Whenever Gu called for help, Li would be there and never asked for payment. Each time Li treated his sores, she had to squat beside the bed for more than an hour at a time.

 

Yao Jian, chairman of Li's hospital's Labour Union, told the Shanghai Star that Li Qi had spent about 15,522 hours on making free home visits and in nursing after her work day had finished. That amounted to another 1,943 working days! The patients she has looked after in her own time total 435 - enough to fill a hospital. Li also established more than 300 family wards.

 

Although Li has retired from the hospital, she goes to the dressing room twice a week as many patients still ask for her help.

 

Family life

 

"I planned to travel with her after retirement but so many patients are waiting for her.
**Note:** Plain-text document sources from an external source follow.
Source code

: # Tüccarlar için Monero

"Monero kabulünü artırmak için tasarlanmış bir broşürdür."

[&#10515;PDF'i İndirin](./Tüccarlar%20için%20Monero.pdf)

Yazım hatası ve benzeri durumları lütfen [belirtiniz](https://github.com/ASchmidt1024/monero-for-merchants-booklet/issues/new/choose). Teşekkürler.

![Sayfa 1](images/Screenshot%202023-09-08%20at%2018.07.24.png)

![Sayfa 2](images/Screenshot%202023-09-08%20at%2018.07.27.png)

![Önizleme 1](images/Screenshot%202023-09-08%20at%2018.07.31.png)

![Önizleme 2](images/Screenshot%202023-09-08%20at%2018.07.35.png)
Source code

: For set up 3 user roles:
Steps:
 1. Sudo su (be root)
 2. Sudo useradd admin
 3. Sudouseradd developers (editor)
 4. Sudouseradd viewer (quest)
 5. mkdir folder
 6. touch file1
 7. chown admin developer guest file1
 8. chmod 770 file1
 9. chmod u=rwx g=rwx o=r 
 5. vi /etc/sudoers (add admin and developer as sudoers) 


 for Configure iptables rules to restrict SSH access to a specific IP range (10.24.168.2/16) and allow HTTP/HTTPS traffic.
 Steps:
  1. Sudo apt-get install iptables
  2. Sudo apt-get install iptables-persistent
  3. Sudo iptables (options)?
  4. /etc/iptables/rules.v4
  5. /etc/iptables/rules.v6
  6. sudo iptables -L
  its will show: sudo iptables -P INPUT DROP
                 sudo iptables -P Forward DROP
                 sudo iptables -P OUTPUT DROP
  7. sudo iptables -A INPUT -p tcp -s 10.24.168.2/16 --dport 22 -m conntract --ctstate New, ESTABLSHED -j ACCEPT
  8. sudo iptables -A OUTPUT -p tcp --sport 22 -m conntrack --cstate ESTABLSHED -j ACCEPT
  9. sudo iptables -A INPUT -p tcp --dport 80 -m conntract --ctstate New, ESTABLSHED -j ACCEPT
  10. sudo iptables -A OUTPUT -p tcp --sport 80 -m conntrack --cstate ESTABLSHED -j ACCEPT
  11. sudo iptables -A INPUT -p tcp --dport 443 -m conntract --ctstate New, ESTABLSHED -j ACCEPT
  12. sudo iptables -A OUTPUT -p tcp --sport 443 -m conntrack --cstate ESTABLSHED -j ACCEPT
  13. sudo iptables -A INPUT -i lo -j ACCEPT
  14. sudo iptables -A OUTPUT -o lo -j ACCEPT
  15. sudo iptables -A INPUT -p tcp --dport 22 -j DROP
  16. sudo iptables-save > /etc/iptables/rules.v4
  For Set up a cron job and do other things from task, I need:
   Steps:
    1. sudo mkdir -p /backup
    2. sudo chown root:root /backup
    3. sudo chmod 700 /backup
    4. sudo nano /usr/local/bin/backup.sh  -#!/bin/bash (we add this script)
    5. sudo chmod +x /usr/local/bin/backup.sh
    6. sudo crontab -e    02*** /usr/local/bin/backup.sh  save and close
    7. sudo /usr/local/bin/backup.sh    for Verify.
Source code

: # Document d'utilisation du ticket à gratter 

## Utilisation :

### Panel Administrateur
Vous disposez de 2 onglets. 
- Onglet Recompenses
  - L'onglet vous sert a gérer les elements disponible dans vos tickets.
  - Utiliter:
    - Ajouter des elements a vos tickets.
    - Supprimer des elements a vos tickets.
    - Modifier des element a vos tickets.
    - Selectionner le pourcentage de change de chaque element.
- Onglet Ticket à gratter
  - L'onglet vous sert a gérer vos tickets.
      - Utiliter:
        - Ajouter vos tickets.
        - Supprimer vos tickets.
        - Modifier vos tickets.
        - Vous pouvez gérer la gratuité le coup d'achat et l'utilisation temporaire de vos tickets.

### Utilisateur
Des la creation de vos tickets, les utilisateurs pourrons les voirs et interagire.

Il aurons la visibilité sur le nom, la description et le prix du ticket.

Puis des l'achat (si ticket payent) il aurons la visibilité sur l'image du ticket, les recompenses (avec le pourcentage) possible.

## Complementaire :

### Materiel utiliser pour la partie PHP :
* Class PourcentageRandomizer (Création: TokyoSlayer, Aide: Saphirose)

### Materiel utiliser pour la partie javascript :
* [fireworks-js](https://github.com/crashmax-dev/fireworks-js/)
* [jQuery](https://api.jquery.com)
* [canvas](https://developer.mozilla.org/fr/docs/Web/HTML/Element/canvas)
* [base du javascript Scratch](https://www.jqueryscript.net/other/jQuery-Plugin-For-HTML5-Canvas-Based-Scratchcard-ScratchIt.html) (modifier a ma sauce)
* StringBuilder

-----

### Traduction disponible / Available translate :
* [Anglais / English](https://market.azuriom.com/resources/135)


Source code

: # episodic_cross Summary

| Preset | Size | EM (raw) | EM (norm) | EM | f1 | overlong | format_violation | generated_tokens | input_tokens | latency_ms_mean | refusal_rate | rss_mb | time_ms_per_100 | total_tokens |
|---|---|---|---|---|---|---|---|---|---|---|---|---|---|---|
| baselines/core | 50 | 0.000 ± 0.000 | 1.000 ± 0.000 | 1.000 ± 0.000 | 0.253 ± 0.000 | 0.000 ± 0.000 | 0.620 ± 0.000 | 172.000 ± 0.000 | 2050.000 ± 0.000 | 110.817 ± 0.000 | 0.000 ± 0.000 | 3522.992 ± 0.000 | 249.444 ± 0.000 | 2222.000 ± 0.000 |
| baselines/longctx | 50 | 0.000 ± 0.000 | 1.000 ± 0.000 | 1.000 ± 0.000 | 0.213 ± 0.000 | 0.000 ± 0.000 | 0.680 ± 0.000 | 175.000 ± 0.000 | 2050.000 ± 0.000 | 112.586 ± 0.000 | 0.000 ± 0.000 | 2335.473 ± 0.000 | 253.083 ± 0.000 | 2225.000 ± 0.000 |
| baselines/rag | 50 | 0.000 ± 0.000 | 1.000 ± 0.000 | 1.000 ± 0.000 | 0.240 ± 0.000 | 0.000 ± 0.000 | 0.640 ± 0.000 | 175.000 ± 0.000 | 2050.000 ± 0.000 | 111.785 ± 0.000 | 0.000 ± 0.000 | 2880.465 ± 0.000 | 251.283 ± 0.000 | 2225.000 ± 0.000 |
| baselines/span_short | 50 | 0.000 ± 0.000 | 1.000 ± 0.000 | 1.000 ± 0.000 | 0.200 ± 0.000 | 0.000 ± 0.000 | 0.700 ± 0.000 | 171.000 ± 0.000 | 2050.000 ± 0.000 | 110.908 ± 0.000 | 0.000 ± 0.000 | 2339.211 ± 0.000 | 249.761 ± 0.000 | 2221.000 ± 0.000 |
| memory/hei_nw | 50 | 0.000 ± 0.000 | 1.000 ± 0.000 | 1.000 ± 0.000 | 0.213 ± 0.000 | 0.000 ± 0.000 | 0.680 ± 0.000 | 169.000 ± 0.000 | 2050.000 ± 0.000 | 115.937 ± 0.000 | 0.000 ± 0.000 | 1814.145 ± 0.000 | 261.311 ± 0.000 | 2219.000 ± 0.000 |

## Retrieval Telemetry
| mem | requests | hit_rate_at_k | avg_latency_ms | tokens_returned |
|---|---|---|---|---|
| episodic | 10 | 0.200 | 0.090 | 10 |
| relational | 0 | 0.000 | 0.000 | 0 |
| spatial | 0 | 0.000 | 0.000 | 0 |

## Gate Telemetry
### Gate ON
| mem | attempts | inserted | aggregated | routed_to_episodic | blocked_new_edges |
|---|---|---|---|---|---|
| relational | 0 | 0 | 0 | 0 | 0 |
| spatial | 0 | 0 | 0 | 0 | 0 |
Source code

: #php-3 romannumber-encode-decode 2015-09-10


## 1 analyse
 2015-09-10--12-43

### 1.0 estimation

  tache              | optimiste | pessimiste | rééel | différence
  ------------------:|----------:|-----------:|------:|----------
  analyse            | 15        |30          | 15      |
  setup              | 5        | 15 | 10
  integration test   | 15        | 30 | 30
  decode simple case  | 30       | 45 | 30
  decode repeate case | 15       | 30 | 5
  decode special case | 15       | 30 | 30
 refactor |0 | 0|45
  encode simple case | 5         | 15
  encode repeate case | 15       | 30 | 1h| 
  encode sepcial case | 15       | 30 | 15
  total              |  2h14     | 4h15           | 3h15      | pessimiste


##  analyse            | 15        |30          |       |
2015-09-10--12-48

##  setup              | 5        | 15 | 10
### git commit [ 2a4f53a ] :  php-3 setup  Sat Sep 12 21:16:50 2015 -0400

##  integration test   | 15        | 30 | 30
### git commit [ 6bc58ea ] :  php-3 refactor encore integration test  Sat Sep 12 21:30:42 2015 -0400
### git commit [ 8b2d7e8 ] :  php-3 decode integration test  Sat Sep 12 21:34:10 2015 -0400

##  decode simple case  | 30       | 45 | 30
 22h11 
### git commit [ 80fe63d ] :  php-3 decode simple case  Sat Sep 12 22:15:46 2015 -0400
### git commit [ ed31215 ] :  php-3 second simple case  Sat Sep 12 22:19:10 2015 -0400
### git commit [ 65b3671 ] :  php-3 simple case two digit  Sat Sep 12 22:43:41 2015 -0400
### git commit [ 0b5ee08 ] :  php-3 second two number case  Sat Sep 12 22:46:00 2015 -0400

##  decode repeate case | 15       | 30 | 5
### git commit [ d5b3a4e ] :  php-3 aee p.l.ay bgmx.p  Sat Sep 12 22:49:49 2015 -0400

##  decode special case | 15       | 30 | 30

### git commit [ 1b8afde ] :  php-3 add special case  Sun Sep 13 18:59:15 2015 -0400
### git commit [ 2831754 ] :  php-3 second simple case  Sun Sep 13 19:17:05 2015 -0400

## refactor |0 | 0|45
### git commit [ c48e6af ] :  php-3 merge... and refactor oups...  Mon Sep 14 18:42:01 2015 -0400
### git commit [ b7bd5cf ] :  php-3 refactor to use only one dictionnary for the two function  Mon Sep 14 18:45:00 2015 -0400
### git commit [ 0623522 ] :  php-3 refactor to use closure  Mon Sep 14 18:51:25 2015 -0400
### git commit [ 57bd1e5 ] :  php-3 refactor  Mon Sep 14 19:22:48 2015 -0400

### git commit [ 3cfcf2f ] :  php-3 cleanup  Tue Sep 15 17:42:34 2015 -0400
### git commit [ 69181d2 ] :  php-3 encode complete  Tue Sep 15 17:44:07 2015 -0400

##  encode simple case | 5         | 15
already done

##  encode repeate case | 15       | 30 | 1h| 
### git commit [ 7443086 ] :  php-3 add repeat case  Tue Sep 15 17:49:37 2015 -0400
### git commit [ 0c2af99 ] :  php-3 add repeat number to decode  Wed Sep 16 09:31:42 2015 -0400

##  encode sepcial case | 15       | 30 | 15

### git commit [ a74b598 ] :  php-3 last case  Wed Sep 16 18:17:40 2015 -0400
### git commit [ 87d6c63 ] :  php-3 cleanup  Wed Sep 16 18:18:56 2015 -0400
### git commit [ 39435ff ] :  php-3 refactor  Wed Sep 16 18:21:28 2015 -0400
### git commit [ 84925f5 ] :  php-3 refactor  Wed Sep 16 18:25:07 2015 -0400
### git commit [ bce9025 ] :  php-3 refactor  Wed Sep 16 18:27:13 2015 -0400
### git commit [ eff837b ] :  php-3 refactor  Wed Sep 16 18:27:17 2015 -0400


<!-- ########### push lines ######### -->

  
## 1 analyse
She is such a strong-minded woman - how can we stop her work?" said Li's husband.

 

The couple's jobs have kept them apart most of the time. Li's husband, a senior engineer, had to leave Shanghai for Northwest China's Qinghai Province to help in the border areas 100 days after their wedding.

 

From 1966 to 2001, he had very few holidays which would allow him to stay with the family. Li, as devoted to work as her husband, didn't have too much time for the family. All the housework and caring the two children were shouldered by Li's mother.

 

"I can't spend more time for my family because I have so many patients," she said. "There are only a few members in my family and their issues can be treated later while the patients' diseases can't be delayed."

 

But Li feels she owes much to her family for her career as she has spent so little time caring her children and mother.

 

Li's daughter, Zhang Qing, had very poor eyesight due to a serious eye disease she contracted in childhood. At first she was thought to be merely near-sighted. "If I could have detected her disease earlier, it wouldn't have developed like it did," said the mother.